Contudo, para que o transtorno não afete o desempenho do estudante, essa
regulação emocional deve ser trabalhada previamente. A orientação é da
psicóloga Adriana Aparecida Ferreira de Souza, professora do Curso de
Psicologia da Universidade de Mogi das Cruzes (UMC).
“O acompanhamento no Enem é uma novidade que tende a impactar diretamente a
vida de muitos estudantes, oferecendo a eles a segurança de contar com uma
pessoa de apoio em momentos de crise. Até então, o trabalho era realizado em
consultório com pessoas diagnosticadas com esses tipos de transtornos de
ansiedade. Uma parcela desses pacientes já realiza acompanhamento psicológico,
com estratégias desenvolvidas por meio de simulados e situações semelhantes às
de prova. Mas na hora de fazer valendo mesmo o exame é que a crise se
apresenta”, diz Adriana, que é mestre e doutora em Psicologia, na área de Envelhecimento,
com experiência em Psicologia do Desenvolvimento Humano e Avaliação
Psicológica.
A docente da UMC explica que, muitas vezes, o que desencadeia a ansiedade é
justamente a perspectiva de estar em um ambiente repleto de fatores estressores
sem ter alguém para auxiliar. “Quando uma pessoa passa por uma crise emocional,
ela já perde naturalmente o foco da atividade que deveria realizar. Nesse
contexto, sair da sala para receber apoio possibilita que ela acione
estratégias de regulação emocional e, posteriormente, consiga retomar a
concentração necessária para prosseguir com a prova”.
Adriana salienta que se deve considerar que pessoas com transtornos já realizam
acompanhamento psicológico, e questões relacionadas à percepção do outro e aos
momentos de crise costumam ser trabalhadas no ambiente psicoterápico. “Não é
possível considerar que um atendimento isolado seja suficiente para lidar com
essas situações.
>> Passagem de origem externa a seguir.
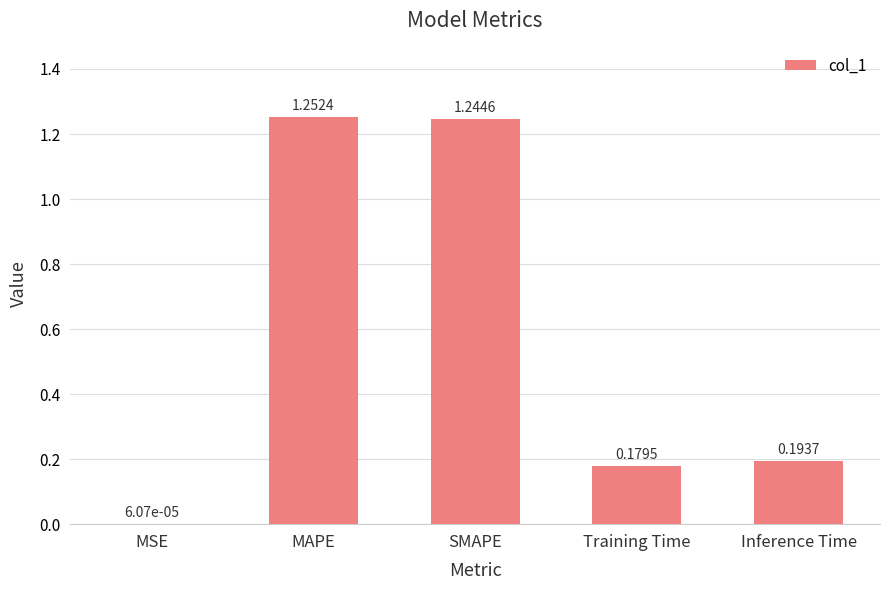

At which category does the chart reach its peak across all series?

MAPE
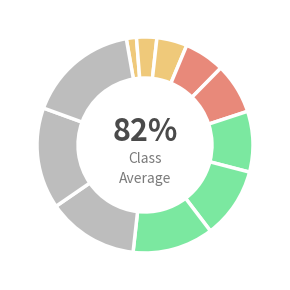

To the nearest percent, what portion does A6 represent?

9%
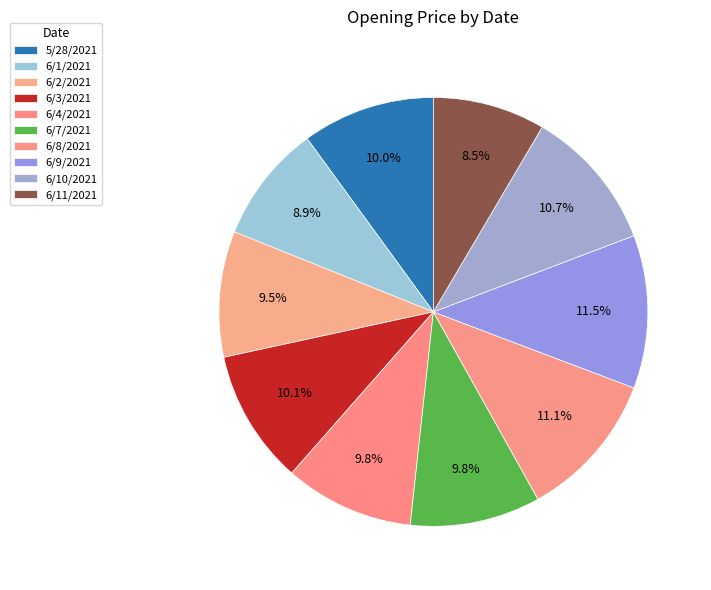

How many slices are in this pie chart?

10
O ideal é que o estudante já esteja em tratamento psicológico
e consiga utilizar estratégias de controle emocional e da ansiedade
desenvolvidas previamente em consultório”.
A especialista diz que costuma haver bons resultados quando existe um
planejamento estruturado ao longo do terceiro ano do Ensino Médio, aliado à
preparação para vestibulares, de modo que o estudante adquira experiência,
aprenda a administrar o tempo durante as horas de prova e desenvolva maior
segurança diante da situação.
A docente da UMC acredita que a autorização de acompanhamento específico para
esse perfil de candidato representa um importante avanço nas políticas
educacionais voltadas à inclusão de pessoas com diferentes transtornos.
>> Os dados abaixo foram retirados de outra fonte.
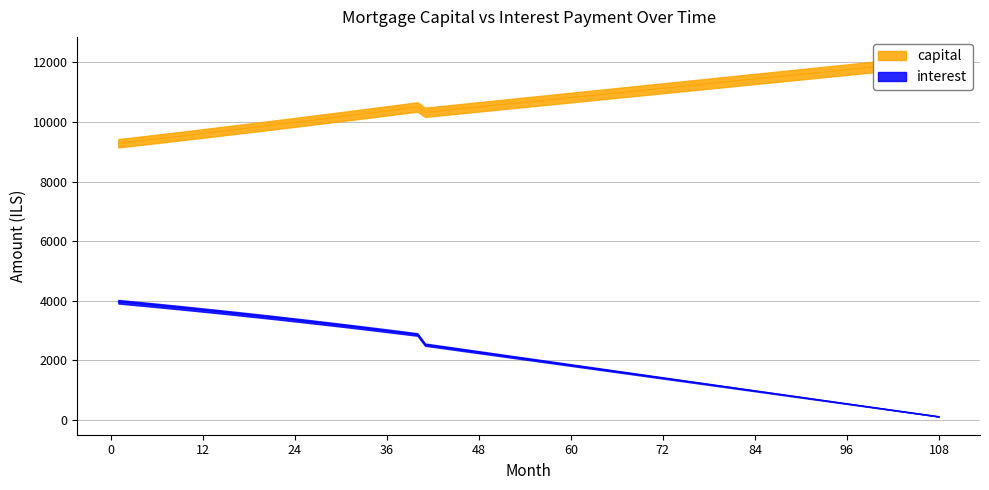

What is the value of the interest point at the 26th from the left?

3302.7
“Grande parte da população é emocionalmente impactada por situações de
avaliação, como vestibulares e exames de larga escala. Por isso, além da oferta
de recursos de apoio durante a prova, é fundamental investir no desenvolvimento
de estratégias de enfrentamento das dificuldades emocionais. É necessário
promover o desenvolvimento contínuo de habilidades emocionais. Nesse contexto,
o acompanhamento psicológico deve ser entendido como um processo permanente, e
não apenas como uma medida adotada em momentos específicos. O fortalecimento
das competências emocionais é um dos fatores mais importantes para o bem-estar
e o desempenho dos estudantes”, diz.